PROBLEM -
Counting only lines that contain "ring", state the total found in the material below. Add nothing else.
==============================
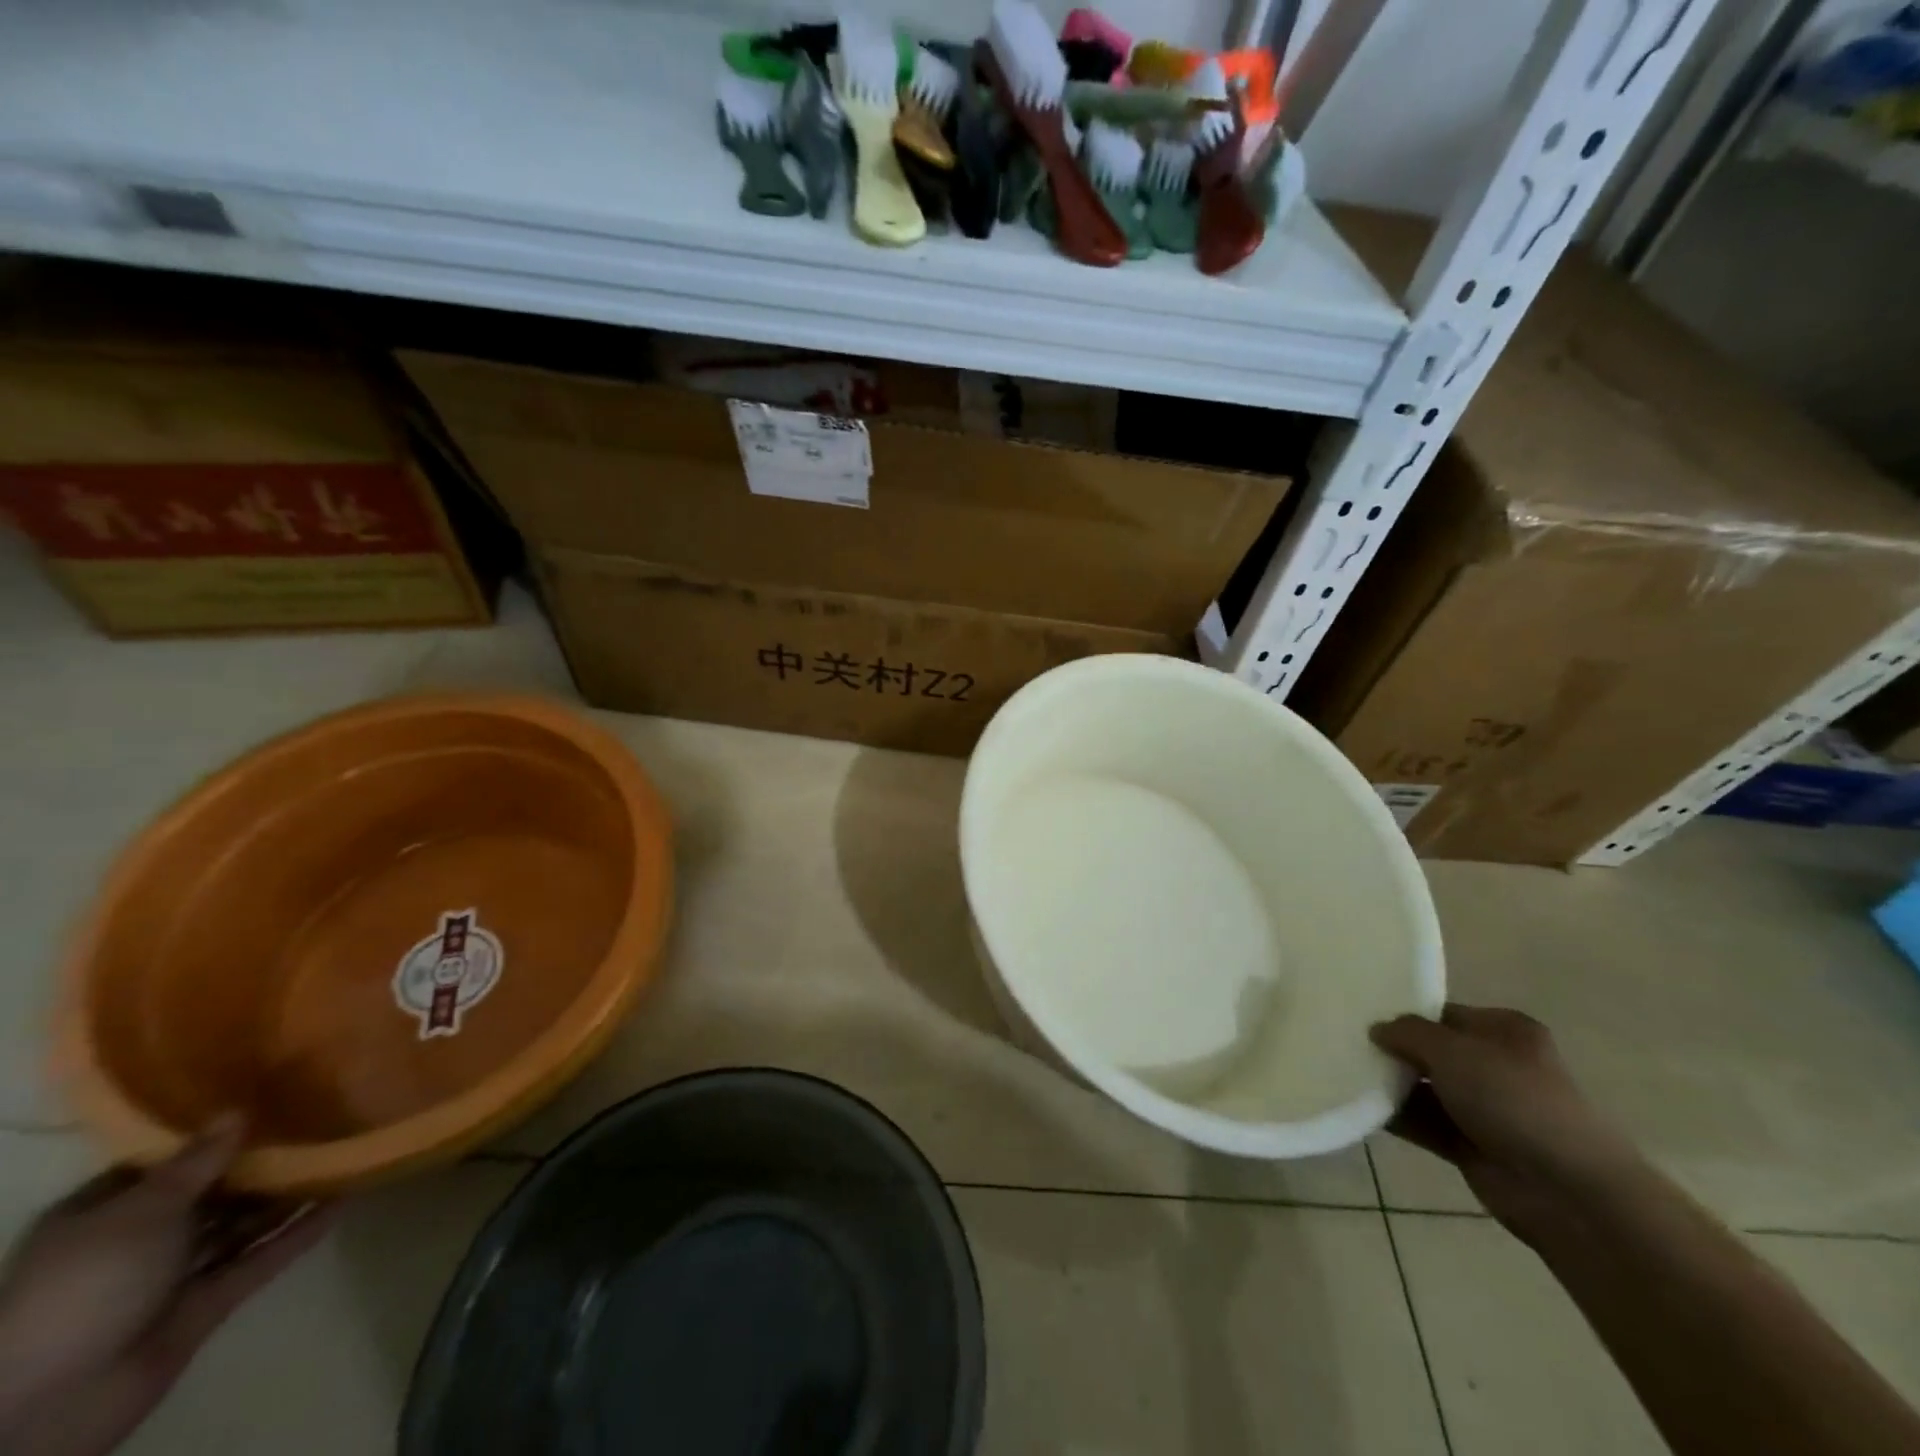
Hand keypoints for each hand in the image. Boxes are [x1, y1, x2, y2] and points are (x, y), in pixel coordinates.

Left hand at [0, 1118, 335, 1455]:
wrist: (58, 1401)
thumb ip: (197, 1162)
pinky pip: (260, 1259)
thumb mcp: (141, 1211)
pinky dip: (299, 1233)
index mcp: (100, 1217)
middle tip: (318, 1122)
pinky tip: (342, 1202)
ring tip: (340, 1155)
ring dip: (286, 1196)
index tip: (263, 1102)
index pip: (160, 1165)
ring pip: (240, 1225)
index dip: (207, 1136)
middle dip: (259, 1165)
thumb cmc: (87, 1285)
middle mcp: (135, 1243)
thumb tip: (238, 1111)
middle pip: (209, 1194)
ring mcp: (173, 1277)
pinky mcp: (208, 1303)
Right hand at [1371, 1004, 1643, 1238]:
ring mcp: (1486, 1109)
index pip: (1443, 1013)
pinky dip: (1397, 1117)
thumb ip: (1408, 1032)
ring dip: (1391, 1085)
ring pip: (1425, 1088)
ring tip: (1343, 1071)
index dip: (1405, 1013)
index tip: (1361, 1014)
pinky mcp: (1473, 1146)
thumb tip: (1377, 1029)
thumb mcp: (1452, 1049)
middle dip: (1394, 1050)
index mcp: (1504, 1031)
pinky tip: (1359, 1106)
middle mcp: (1497, 1065)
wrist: (1568, 1192)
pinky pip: (1425, 1123)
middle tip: (1345, 1041)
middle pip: (1432, 1051)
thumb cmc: (1513, 1099)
==============================
OUTPUT BELOW -
8